Page:The Soft Side (New York, The Macmillan Company, 1900).djvu/167

This page has been proofread, but needs to be validated.
THE ABASEMENT OF THE NORTHMORES
159

looked nothing, and then, fatigued and distinctly irritated, she prepared to answer in a sense so different from the answer she had, as might have been said, planned. Face to face with her note, however, she found she couldn't write it; and, not to be alone longer with the pile on the table, she presently went out of the room. Late in the evening—just before going to bed—she came back, almost as if she hoped there might have been since the afternoon some pleasant intervention in the interest of her distaste. Mightn't it have magically happened that her discovery was a mistake?—that the letters were either not there or were, after all, somebody's else?

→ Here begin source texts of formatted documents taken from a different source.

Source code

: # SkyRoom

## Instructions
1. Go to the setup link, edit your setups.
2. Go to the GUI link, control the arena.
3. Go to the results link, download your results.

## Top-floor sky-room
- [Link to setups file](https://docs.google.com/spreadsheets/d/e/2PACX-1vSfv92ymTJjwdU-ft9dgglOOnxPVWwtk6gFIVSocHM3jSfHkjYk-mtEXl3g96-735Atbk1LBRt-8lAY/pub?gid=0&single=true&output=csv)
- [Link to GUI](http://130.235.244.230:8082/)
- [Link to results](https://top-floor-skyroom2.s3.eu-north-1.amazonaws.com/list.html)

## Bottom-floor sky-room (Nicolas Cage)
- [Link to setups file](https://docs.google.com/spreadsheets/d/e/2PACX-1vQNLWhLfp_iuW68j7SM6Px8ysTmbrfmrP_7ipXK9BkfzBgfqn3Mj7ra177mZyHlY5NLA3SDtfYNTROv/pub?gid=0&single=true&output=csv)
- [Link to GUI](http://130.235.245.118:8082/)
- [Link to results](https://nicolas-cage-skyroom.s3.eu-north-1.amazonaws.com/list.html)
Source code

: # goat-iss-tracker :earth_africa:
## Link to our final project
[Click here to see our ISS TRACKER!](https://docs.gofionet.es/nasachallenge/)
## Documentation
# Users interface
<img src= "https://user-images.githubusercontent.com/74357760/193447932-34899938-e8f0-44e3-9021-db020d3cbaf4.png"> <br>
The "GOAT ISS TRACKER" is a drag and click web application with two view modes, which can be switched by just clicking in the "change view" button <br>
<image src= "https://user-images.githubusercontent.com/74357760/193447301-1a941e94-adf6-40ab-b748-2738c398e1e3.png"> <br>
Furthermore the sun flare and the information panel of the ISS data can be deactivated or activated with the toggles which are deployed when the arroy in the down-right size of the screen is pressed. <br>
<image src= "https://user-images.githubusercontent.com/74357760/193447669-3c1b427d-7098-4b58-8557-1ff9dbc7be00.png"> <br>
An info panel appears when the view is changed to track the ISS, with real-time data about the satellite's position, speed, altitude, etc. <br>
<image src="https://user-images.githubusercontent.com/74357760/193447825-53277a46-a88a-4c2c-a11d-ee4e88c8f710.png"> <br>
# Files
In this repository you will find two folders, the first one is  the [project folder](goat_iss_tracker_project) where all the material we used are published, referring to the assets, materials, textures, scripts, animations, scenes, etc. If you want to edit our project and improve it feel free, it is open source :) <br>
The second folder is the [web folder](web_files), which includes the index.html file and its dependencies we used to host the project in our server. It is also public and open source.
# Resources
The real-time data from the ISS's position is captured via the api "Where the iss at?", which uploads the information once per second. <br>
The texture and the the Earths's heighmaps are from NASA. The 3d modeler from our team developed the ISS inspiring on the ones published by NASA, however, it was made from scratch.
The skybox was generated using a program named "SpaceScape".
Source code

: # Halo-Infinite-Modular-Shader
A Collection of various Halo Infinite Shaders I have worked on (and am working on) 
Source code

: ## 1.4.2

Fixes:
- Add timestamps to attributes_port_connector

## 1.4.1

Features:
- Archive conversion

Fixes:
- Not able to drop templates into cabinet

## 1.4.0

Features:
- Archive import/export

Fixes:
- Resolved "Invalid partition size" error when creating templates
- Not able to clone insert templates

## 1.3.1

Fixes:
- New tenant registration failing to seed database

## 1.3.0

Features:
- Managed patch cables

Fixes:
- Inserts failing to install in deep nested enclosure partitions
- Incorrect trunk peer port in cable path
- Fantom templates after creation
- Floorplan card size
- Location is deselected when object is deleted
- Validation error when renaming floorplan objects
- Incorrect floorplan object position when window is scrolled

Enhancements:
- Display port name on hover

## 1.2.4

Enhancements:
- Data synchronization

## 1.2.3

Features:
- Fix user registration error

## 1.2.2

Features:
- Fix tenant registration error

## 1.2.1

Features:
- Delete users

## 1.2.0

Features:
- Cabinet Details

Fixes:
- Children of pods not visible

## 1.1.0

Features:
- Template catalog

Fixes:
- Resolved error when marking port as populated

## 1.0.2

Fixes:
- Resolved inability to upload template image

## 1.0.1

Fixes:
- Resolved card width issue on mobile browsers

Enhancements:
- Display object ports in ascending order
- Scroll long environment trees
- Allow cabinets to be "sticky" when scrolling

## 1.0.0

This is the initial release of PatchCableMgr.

Ah, they were there, and as she raised her lighted candle in the dusk the pile on the table squared itself with insolence. On this, poor lady, she had for an hour her temptation.

It was obscure, it was absurd; all that could be said of it was that it was, for the moment, extreme. She saw herself, as she circled round the table, writing with perfect impunity: 'Dear Lady Northmore, I have hunted high and low and have found nothing whatever. My husband evidently, before his death, destroyed everything. I'm so sorry—I should have liked so much to help you. Yours most truly.' She should have only, on the morrow, privately and resolutely to annihilate the heap, and those words would remain an account of the matter that nobody was in a position to challenge. What good it would do her?—was that the question? It would do her the good that it would make poor Warren seem to have been just a little less used and duped. This, in her mood, would ease her off. Well, the temptation was real; but so, she after a while felt, were other things. She sat down at midnight to her note. 'Dear Lady Northmore, I am happy to say I have found a great deal—my husband appears to have been so careful to keep everything. I have a mass at your disposition if you can conveniently send. So glad to be able to help your work. Yours most truly.' She stepped out as she was and dropped the letter into the nearest pillar-box.